Records for the exercise ▸

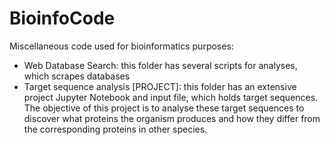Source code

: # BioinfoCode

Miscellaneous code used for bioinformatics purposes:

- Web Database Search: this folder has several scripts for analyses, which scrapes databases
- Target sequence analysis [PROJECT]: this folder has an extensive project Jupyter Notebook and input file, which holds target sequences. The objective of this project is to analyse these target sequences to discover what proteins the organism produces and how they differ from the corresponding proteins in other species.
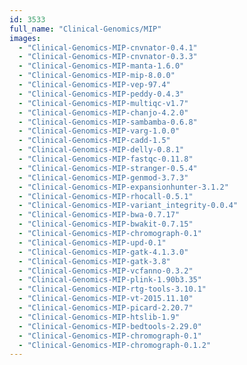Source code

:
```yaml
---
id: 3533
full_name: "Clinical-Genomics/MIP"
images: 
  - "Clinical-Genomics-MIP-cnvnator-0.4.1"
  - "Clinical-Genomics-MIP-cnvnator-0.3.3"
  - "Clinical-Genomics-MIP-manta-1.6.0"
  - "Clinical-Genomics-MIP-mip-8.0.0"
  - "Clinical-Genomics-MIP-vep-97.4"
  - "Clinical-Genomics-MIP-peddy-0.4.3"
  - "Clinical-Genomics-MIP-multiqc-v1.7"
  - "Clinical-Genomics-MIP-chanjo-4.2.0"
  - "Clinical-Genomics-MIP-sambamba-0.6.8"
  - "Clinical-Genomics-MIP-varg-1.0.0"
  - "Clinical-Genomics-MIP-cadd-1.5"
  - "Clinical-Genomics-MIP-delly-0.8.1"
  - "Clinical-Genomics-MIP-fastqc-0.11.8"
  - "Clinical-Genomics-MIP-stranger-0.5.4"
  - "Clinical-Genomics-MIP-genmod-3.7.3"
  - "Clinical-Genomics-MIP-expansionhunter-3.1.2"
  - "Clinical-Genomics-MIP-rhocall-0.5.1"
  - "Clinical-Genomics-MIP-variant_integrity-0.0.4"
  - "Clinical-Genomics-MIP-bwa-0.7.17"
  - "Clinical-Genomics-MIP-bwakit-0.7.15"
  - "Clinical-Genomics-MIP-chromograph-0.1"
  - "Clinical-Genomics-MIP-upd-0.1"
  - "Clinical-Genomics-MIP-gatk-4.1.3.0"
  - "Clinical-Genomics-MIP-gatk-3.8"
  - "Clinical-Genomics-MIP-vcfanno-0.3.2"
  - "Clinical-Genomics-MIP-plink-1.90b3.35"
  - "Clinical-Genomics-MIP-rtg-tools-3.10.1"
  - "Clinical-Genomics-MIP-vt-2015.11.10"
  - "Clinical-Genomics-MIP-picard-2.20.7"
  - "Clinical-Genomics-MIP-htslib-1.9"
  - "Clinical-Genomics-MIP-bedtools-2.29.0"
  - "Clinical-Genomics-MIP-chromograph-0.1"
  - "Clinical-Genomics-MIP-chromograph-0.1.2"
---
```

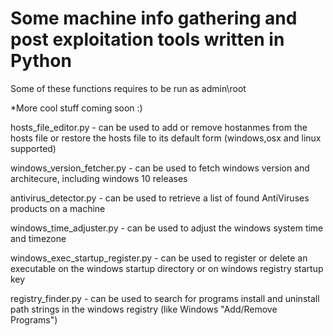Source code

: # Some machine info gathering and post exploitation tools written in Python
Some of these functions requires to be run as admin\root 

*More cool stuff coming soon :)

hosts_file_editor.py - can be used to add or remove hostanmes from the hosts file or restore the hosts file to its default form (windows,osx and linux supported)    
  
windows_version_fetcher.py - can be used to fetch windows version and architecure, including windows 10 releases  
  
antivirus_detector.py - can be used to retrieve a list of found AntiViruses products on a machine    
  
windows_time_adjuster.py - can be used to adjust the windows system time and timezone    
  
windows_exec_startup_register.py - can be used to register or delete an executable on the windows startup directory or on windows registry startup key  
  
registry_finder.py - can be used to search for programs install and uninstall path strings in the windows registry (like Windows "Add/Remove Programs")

Aim of the exercise ▸ Exact copy, no pictures: write out all the records above.

Result ▸
Source code

: # BioinfoCode

Miscellaneous code used for bioinformatics purposes:

- Web Database Search: this folder has several scripts for analyses, which scrapes databases
- Target sequence analysis [PROJECT]: this folder has an extensive project Jupyter Notebook and input file, which holds target sequences. The objective of this project is to analyse these target sequences to discover what proteins the organism produces and how they differ from the corresponding proteins in other species.
Source code

:
```yaml
---
id: 3533
full_name: "Clinical-Genomics/MIP"
images: 
  - "Clinical-Genomics-MIP-cnvnator-0.4.1"
  - "Clinical-Genomics-MIP-cnvnator-0.3.3"
  - "Clinical-Genomics-MIP-manta-1.6.0"
  - "Clinical-Genomics-MIP-mip-8.0.0"
  - "Clinical-Genomics-MIP-vep-97.4"
  - "Clinical-Genomics-MIP-peddy-0.4.3"
  - "Clinical-Genomics-MIP-multiqc-v1.7"
  - "Clinical-Genomics-MIP-chanjo-4.2.0"
  - "Clinical-Genomics-MIP-sambamba-0.6.8"
  - "Clinical-Genomics-MIP-varg-1.0.0"
  - "Clinical-Genomics-MIP-cadd-1.5"
  - "Clinical-Genomics-MIP-delly-0.8.1"
  - "Clinical-Genomics-MIP-fastqc-0.11.8"
  - "Clinical-Genomics-MIP-stranger-0.5.4"
  - "Clinical-Genomics-MIP-genmod-3.7.3"
  - "Clinical-Genomics-MIP-expansionhunter-3.1.2"
  - "Clinical-Genomics-MIP-rhocall-0.5.1"
  - "Clinical-Genomics-MIP-variant_integrity-0.0.4"
  - "Clinical-Genomics-MIP-bwa-0.7.17"
  - "Clinical-Genomics-MIP-bwakit-0.7.15"
  - "Clinical-Genomics-MIP-chromograph-0.1"
  - "Clinical-Genomics-MIP-upd-0.1"
  - "Clinical-Genomics-MIP-gatk-4.1.3.0"
  - "Clinical-Genomics-MIP-gatk-3.8"
  - "Clinical-Genomics-MIP-vcfanno-0.3.2"
  - "Clinical-Genomics-MIP-plink-1.90b3.35"
  - "Clinical-Genomics-MIP-rtg-tools-3.10.1"
  - "Clinical-Genomics-MIP-vt-2015.11.10"
  - "Clinical-Genomics-MIP-picard-2.20.7"
  - "Clinical-Genomics-MIP-htslib-1.9"
  - "Clinical-Genomics-MIP-bedtools-2.29.0"
  - "Clinical-Genomics-MIP-chromograph-0.1"
  - "Clinical-Genomics-MIP-chromograph-0.1.2"
---
```

Source code

: # Some machine info gathering and post exploitation tools written in Python
Some of these functions requires to be run as admin\root 

*More cool stuff coming soon :)

hosts_file_editor.py - can be used to add or remove hostanmes from the hosts file or restore the hosts file to its default form (windows,osx and linux supported)    
  
windows_version_fetcher.py - can be used to fetch windows version and architecure, including windows 10 releases  
  
antivirus_detector.py - can be used to retrieve a list of found AntiViruses products on a machine    
  
windows_time_adjuster.py - can be used to adjust the windows system time and timezone    
  
windows_exec_startup_register.py - can be used to register or delete an executable on the windows startup directory or on windows registry startup key  
  
registry_finder.py - can be used to search for programs install and uninstall path strings in the windows registry (like Windows "Add/Remove Programs")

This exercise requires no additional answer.